The goal of cholesterol reduction is not reduction of mortality from any cause, its to reduce the mobidity associated with Cardiovascular or cerebro-vascular disease (peripheral vascular disease isnt as affected by cholesterol as the other two)

however, some of the meta-analysis do show a decrease in overall mortality from any cause of ~15% (ie relative risk of all-cause death (RR, 0.85, 95% CI, 0.81, 0.89, *p < 0.0001) or a nonsignificant decrease in non-cardiovascular deaths, but thats ok.)

[quote]Well, doctors and general dogma constantly make the connection between dietary cholesterol and blood cholesterol. [/quote]THere is a connection, but its also tied into saturated fat intake as well, makes things a little less cut and dried than most doctors (who are not exactly nutrition experts) would generally comment on.

[quote]I don’t buy that. At least, I don’t believe that dietary CHOLESTEROL is very relevent. I do believe DIET is relevant.[/quote]Dietary cholesterol is relevant in some people at a certain level, which is the main reason for the population recommendations, but its not important for normal healthy people. Saturates (or more specifically the hyper-cholesterolaemic ones) are more of an issue, as well as fruits, vegetables, other fatty acid consumpion (like n-3 reduce risk via many mechanisms but usually reduction in risk of thrombogenesis) and potentally certain vitamins, like b6, b12 and folic acid. Coronary/cerebro vascular diseases are not the cause of one single thing, they are multi-factorial. Reducing blood cholesterol is one easy method to reduce risk, but its not hte only way as resarch is pointing to a ton of other potential areas, which one day may make an awsome test (at the moment it looks like certain lipoprotiens + inflammatory markers + potentailly homocysteine, create a awsome test (and moderately cheap - cholesterol being the cheapest, homocystine relatively cheap and hs-CRO requiring specialised equipment usually), with huge power to measure risk.)

[quote]What I am really getting at is, I find it ironic that the same medical community that is so wild about reducing blood cholesterol would advise people to consume fats that have detrimental effects on health (Eat margarine! It has no cholesterol!) when in fact hydrogenated fats have the exact opposite effect on cholesterol than what is considered desirable (increase LDL, decrease HDL).[/quote]Try not to confuse hydrogenated fat with trans fat. And try not confuse margerine with trans fat. Like all things it depends. Other research has shown changing butter for margerine (even the higher trans fat) actually results in an improvement in lipoprotein status. Sure it can be more with a low trans margerine, but thats not hte point.

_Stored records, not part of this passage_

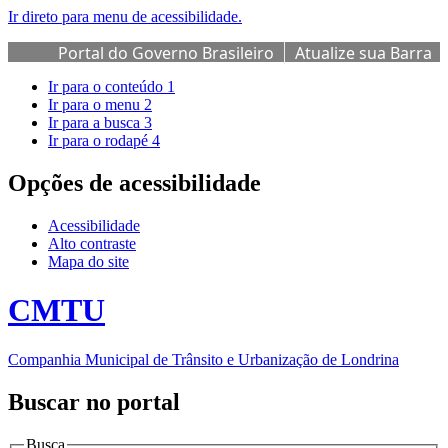
Ir direto para menu de acessibilidade.
Portal do Governo Brasileiro
Atualize sua Barra
de Governo
Ir para o conteúdo
1
Ir para o menu
2
Ir para a busca
3
Ir para o rodapé
4
Opções de acessibilidade
Acessibilidade
Alto contraste
Mapa do site
CMTU
Companhia Municipal de Trânsito e Urbanização de Londrina
Buscar no portal
Busca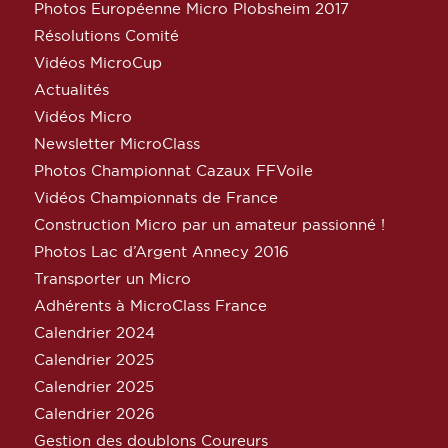
Photos Européenne Micro Plobsheim 2017
Résolutions Comité
Vidéos MicroCup
Actualités
Vidéos Micro
Newsletter MicroClass
Photos Championnat Cazaux FFVoile
Vidéos Championnats de France
Construction Micro par un amateur passionné !
Photos Lac d’Argent Annecy 2016
Transporter un Micro
Adhérents à MicroClass France
Calendrier 2024
Calendrier 2025
Calendrier 2025
Calendrier 2026
Gestion des doublons Coureurs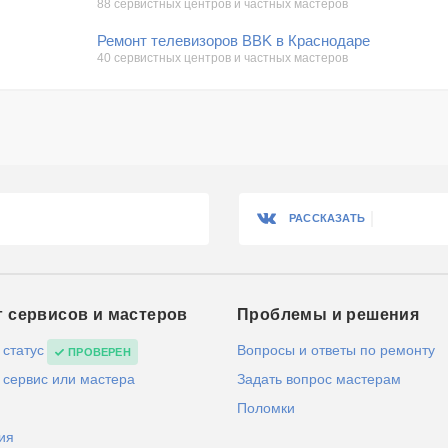
88 сервистных центров и частных мастеров
Ремонт телевизоров BBK в Краснодаре
40 сервистных центров и частных мастеров
РАССКАЗАТЬ
г сервисов и мастеров
Проблемы и решения
 статус
Вопросы и ответы по ремонту
ПРОВЕРЕН
 сервис или мастера
Задать вопрос мастерам
Поломки
ия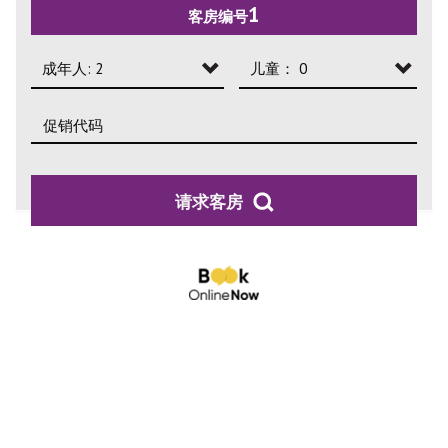
1
客房编号
2
3
成年人: 2
儿童： 0
4
成年人: 1
儿童： 0
成年人: 2
儿童： 1
成年人: 3
儿童： 2
请求客房
成年人: 4
儿童： 3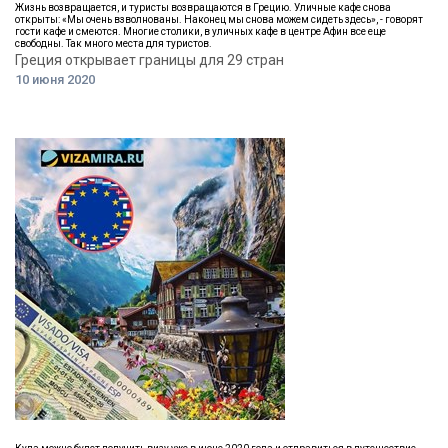
Жизнь возвращается, и туристы возвращаются в Грецию. Уличные кафе снова
открыты: «Мы очень взволнованы. Наконец мы снова можем сидеть здесь», - говорят
гости кафе и смеются. Многие столики, в уличных кафе в центре Афин все еще
свободны. Так много места для туристов.
Греция открывает границы для 29 стран
10 июня 2020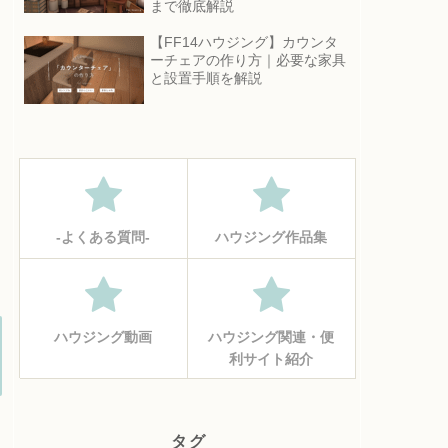
まで徹底解説
【FF14ハウジング】カウンタ
ーチェアの作り方｜必要な家具
と設置手順を解説
‐よくある質問‐
ハウジング作品集
ハウジング動画
ハウジング関連・便
利サイト紹介
タグ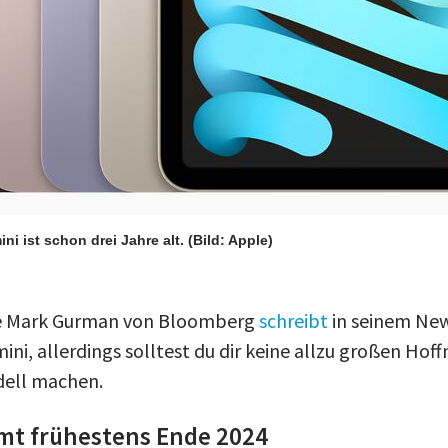
ini ist schon drei Jahre alt.
(Bild: Apple)
te Mark Gurman von Bloomberg
schreibt
in seinem New
ini, allerdings solltest du dir keine allzu großen Hof
dell machen.
mt frühestens Ende 2024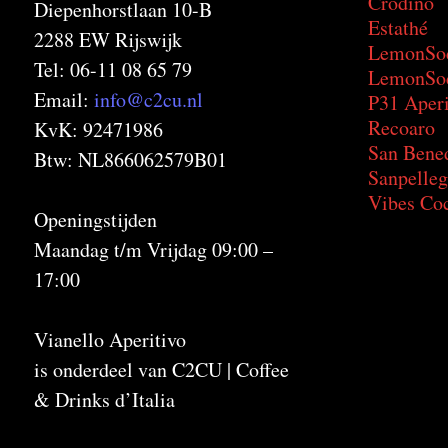
Crodino
Diepenhorstlaan 10-B
Estathé
2288 EW Rijswijk
LemonSo
Tel: 06-11 08 65 79
LemonSod
Email:
info@c2cu.nl
P31 Aperi
Recoaro
KvK: 92471986
San Bene
Btw: NL866062579B01
Sanpelleg
Vibes Coc
Openingstijden
Maandag t/m Vrijdag 09:00 –
17:00
Vianello Aperitivo
is onderdeel van C2CU | Coffee
& Drinks d’Italia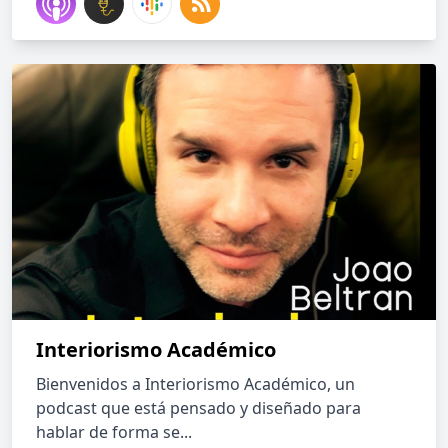
Interiorismo Académico
Bienvenidos a Interiorismo Académico, un
podcast que está pensado y diseñado para
hablar de forma se...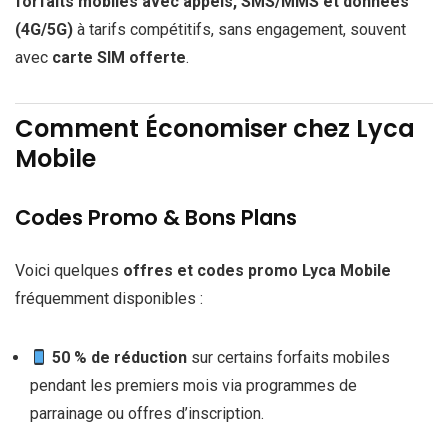
forfaits mobiles avec appels, SMS/MMS et données
(4G/5G)
à tarifs compétitifs, sans engagement, souvent
avec
carte SIM offerte
.
Comment Économiser chez Lyca
Mobile
Codes Promo & Bons Plans
Voici quelques
offres et codes promo Lyca Mobile
fréquemment disponibles :
50 % de réduction
sur certains forfaits mobiles
pendant les premiers mois via programmes de
parrainage ou offres d’inscription.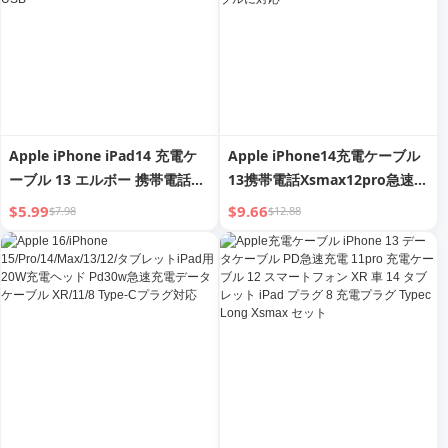
Apple iPhone iPad14 充電ケ
Apple iPhone14充電ケーブル
ーブル 13 エルボー 携帯電話
13携帯電話Xsmax12pro急速充
Xsmax データケーブル 12pro
電7plusロング11xr耐久性2M
$5.99
$9.66
$7.98
$12.88
急速充電 7plus 長い 11xr 耐久
8xタブレット6Sフラッシュ充電
性 2M 8x タブレット 6S フラッ
iPad用エルボーAppleデータケ
シュ USB
ーブルに対応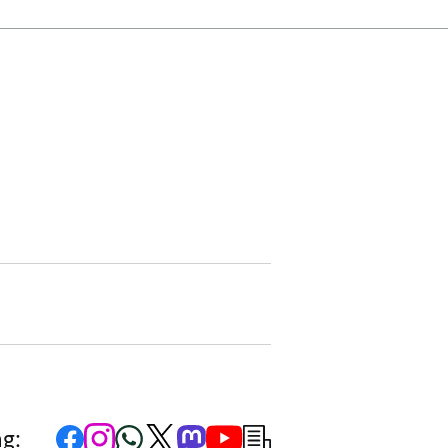
(BMU)
Zur
Zum
Zum
Zum
Zum
Zum
Newsletter-
ng:
Facebook-
Instagram-
WhatsApp-
X-
Mastodon-
YouTube-
Anmeldung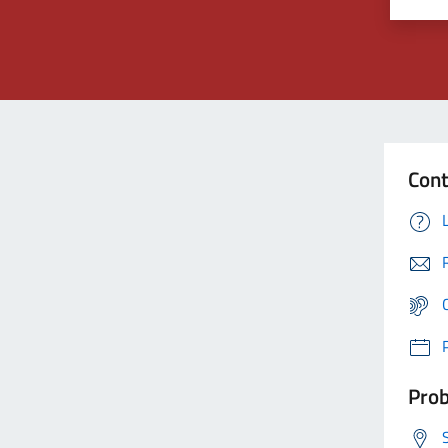
Cont
Prob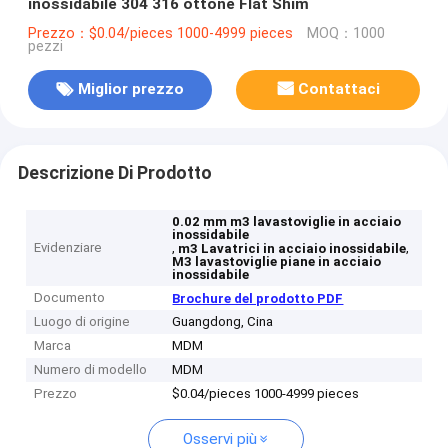
inossidabile 304 316 ottone Flat Shim
Prezzo：$0.04/pieces 1000-4999 pieces
MOQ：1000
pezzi
Miglior prezzo
Contattaci
Descrizione Di Prodotto
0.02 mm m3 lavastoviglie in acciaio
inossidabile
Evidenziare
,
,
m3 Lavatrici in acciaio inossidabile
M3 lavastoviglie piane in acciaio
inossidabile
Documento
Brochure del prodotto PDF
Luogo di origine
Guangdong, Cina
Marca
MDM
Numero di modello
MDM
Prezzo
$0.04/pieces 1000-4999 pieces
Osservi più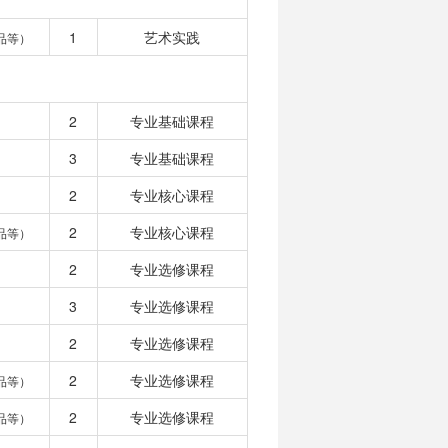
1
艺术实践
品等）
2
专业基础课程
3
专业基础课程
2
专业核心课程
2
专业核心课程
品等）
2
专业选修课程
3
专业选修课程
2
专业选修课程
2
专业选修课程
品等）
2
专业选修课程
品等）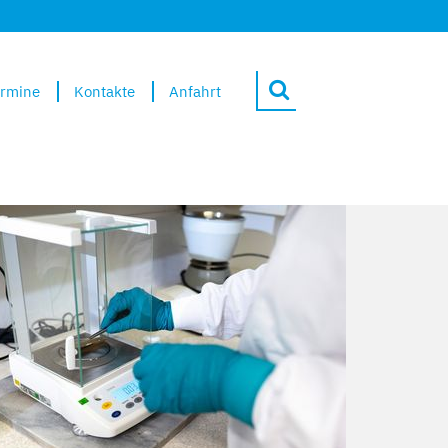
rmine
Kontakte
Anfahrt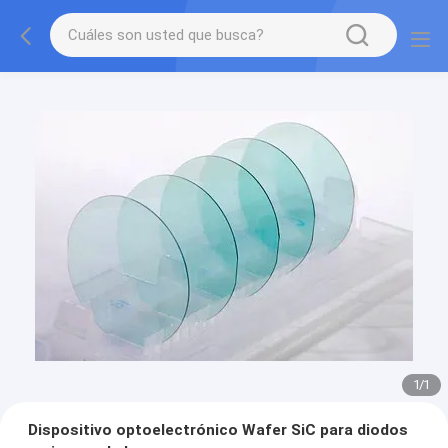
1
/
1
Dispositivo optoelectrónico Wafer SiC para diodos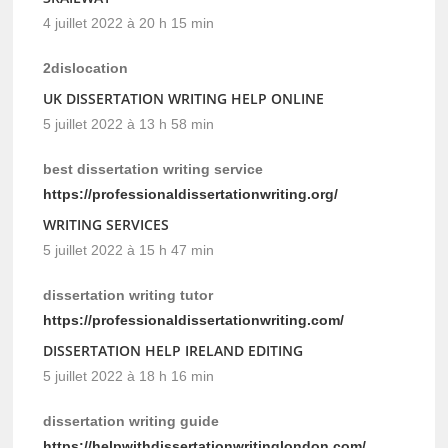
4 juillet 2022 à 20 h 15 min
2dislocation
UK DISSERTATION WRITING HELP ONLINE
5 juillet 2022 à 13 h 58 min
best dissertation writing service
https://professionaldissertationwriting.org/
WRITING SERVICES
5 juillet 2022 à 15 h 47 min
dissertation writing tutor
https://professionaldissertationwriting.com/
DISSERTATION HELP IRELAND EDITING
5 juillet 2022 à 18 h 16 min
dissertation writing guide
https://helpwithdissertationwritinglondon.com/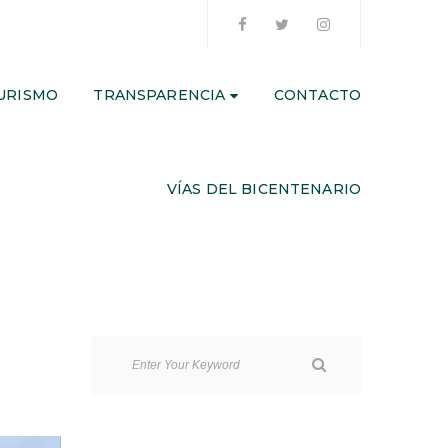
URISMO
TRANSPARENCIA
CONTACTO
VÍAS DEL BICENTENARIO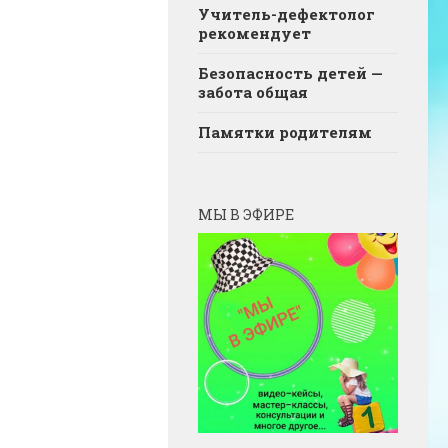
Учитель-дефектолог
рекомендует
Безопасность детей —
забота общая
Памятки родителям
МЫ В ЭФИРЕ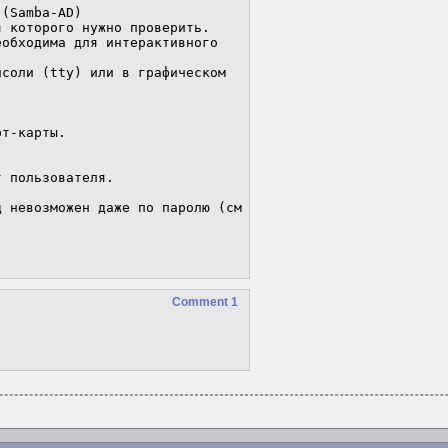
(Samba-AD)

[quote]The rise of heat disease rates has corresponded with the rise in the use of hydrogenated oils in foods.[/quote]Is that a claim from one of the odd websites or results from an epidemiological study?
Strange thing about the introduction of hydrogenated oils is that the western population started eating more of everything and started doing a lot less of everything else.

They got fat and lazy

[quote]If you think there is one Key or Magic Bullet for heart disease, I would put my money on hydrogenated oils. [/quote]its multifactoral, trans fat is only one part of teh overall picture

[quote]That stuff is literally poison. It is not food, and it has the nasty effects on heart health that blood cholesterol levels get all the blame for.

Nick[/quote]

Hydrogenated fats are not poison, well at least wouldnt be classed as a poison in moderate dosages. The typical american intake of large quantities is a completely different picture. Its one part of an overall picture, and its not obscuring the blood cholesterol effect at all. It had an awful blood cholesterol effect, but its also pro-inflammatory (as is saturates) and potentially pro-carcinogenic amongst others.

Im not defending margerine or trans fats at all, its just taking them within the big picture is also important.